Engagements des fournisseurs
C’est également hier que plusieurs ministres ont rencontré les fournisseurs d’énergie (dont EDF, Engie, TotalEnergie…) et ont signé avec eux une « charte » en 25 points pour « aider les consommateurs à faire face ». Aucune mesure de régulation des prix n’a été décidée, mais plusieurs engagements ont été pris par les fournisseurs : par exemple « prévenir les collectivités de la fin de validité de leur contrat deux mois en avance », « favoriser la mise en place de facilités de paiement pour les collectivités qui le demandent », « favoriser la mise en concurrence par une collectivité locale des offres commerciales ». Si ces mesures ne semblent pas inutiles, elles sont bien loin de répondre aux enjeux.

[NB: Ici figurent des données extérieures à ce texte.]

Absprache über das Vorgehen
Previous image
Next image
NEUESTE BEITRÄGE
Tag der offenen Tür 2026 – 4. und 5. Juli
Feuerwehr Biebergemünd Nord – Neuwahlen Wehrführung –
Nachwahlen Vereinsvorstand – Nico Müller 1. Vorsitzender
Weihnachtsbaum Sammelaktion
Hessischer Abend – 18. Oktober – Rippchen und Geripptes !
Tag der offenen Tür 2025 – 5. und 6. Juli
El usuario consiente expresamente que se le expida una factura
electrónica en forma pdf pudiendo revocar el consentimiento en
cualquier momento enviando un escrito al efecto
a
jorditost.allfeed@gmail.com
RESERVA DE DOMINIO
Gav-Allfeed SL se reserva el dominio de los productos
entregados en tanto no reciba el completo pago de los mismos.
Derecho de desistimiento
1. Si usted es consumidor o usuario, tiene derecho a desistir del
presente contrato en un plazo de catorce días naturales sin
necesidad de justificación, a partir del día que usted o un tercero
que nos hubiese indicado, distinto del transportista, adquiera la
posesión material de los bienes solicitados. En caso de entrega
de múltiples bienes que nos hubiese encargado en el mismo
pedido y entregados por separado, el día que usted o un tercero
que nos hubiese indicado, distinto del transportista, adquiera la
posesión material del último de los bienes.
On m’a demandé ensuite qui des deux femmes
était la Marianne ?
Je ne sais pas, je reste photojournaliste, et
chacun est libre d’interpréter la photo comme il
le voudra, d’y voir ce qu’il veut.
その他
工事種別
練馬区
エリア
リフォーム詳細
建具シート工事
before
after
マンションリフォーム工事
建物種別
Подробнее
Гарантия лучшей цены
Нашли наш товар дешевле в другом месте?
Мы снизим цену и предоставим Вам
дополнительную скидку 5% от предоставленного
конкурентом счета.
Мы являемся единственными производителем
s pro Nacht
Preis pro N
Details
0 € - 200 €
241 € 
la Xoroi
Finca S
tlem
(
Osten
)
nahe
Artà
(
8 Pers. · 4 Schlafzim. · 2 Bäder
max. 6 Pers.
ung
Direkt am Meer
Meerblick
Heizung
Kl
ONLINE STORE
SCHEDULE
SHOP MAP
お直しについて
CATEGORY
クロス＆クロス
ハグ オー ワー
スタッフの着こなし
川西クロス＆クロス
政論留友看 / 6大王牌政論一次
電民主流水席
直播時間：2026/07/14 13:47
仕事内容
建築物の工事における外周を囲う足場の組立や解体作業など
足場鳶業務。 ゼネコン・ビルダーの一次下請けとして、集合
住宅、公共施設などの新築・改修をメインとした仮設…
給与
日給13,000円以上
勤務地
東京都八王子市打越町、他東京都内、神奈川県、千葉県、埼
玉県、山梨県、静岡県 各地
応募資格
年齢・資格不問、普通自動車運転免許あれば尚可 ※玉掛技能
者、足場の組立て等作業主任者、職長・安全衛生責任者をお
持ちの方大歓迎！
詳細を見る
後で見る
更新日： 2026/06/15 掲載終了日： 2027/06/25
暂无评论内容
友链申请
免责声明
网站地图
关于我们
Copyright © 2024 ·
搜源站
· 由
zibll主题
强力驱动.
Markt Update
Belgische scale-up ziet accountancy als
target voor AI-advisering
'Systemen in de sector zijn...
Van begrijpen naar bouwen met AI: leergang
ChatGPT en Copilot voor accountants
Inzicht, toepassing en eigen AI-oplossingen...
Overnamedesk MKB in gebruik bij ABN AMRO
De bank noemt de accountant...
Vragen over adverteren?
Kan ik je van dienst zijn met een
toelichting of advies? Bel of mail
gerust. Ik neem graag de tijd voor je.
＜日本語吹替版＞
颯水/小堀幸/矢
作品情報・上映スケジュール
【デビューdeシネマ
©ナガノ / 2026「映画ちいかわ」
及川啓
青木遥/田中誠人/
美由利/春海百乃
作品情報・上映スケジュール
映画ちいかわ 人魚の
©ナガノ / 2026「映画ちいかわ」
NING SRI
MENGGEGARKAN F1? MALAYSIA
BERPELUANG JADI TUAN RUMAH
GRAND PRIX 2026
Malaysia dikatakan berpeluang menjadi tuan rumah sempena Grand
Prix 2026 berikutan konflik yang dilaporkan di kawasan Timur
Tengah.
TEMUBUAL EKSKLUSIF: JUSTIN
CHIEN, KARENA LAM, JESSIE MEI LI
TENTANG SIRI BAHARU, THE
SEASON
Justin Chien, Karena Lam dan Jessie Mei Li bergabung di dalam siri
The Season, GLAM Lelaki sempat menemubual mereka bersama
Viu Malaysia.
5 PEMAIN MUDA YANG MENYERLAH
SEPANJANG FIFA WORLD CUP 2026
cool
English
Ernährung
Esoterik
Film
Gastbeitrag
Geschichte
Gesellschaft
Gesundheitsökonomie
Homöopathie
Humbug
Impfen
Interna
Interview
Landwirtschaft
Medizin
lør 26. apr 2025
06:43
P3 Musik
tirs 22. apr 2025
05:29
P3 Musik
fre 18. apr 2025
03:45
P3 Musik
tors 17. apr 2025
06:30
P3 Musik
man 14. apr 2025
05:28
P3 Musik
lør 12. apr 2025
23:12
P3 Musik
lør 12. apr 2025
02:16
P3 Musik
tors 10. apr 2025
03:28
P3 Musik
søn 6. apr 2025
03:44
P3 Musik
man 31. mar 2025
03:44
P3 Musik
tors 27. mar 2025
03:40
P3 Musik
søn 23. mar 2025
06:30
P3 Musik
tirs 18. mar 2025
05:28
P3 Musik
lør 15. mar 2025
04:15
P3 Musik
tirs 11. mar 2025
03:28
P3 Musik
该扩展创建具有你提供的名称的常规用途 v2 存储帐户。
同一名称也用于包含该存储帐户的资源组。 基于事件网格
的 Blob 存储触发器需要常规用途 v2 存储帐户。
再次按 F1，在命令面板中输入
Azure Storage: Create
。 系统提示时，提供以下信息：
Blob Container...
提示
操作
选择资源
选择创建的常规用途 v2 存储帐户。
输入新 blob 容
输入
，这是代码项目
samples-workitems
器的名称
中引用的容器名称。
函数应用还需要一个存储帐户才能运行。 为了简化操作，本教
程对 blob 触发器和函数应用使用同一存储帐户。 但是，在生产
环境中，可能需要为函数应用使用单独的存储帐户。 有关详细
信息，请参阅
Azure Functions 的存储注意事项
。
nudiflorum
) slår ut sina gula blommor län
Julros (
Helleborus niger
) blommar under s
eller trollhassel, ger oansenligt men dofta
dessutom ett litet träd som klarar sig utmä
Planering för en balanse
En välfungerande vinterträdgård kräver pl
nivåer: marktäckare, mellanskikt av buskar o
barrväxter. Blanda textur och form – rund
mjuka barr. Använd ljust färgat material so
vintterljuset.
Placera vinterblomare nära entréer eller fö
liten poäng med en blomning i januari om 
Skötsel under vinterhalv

D’autres annonces vont arriver aujourd’hui avec la publication en grande pompe, à la Porte de Versailles à Paris, du « plan de sobriété » décidé par le gouvernement, qui devrait inciter – sans obligation – les collectivités à faire des économies d’énergie. Mais faut-il préciser que pour la plupart, des actions de sobriété sont déjà en place, en raison de leur engagement contre les changements climatiques et de l’optimisation de leurs dépenses de fonctionnement, contraintes depuis plusieurs années.
Faute de mesures d’urgence pour faire face à l’envolée des prix, elles seront pour certaines contraintes de réduire le service public, dans une période pourtant bien critique pour les citoyens.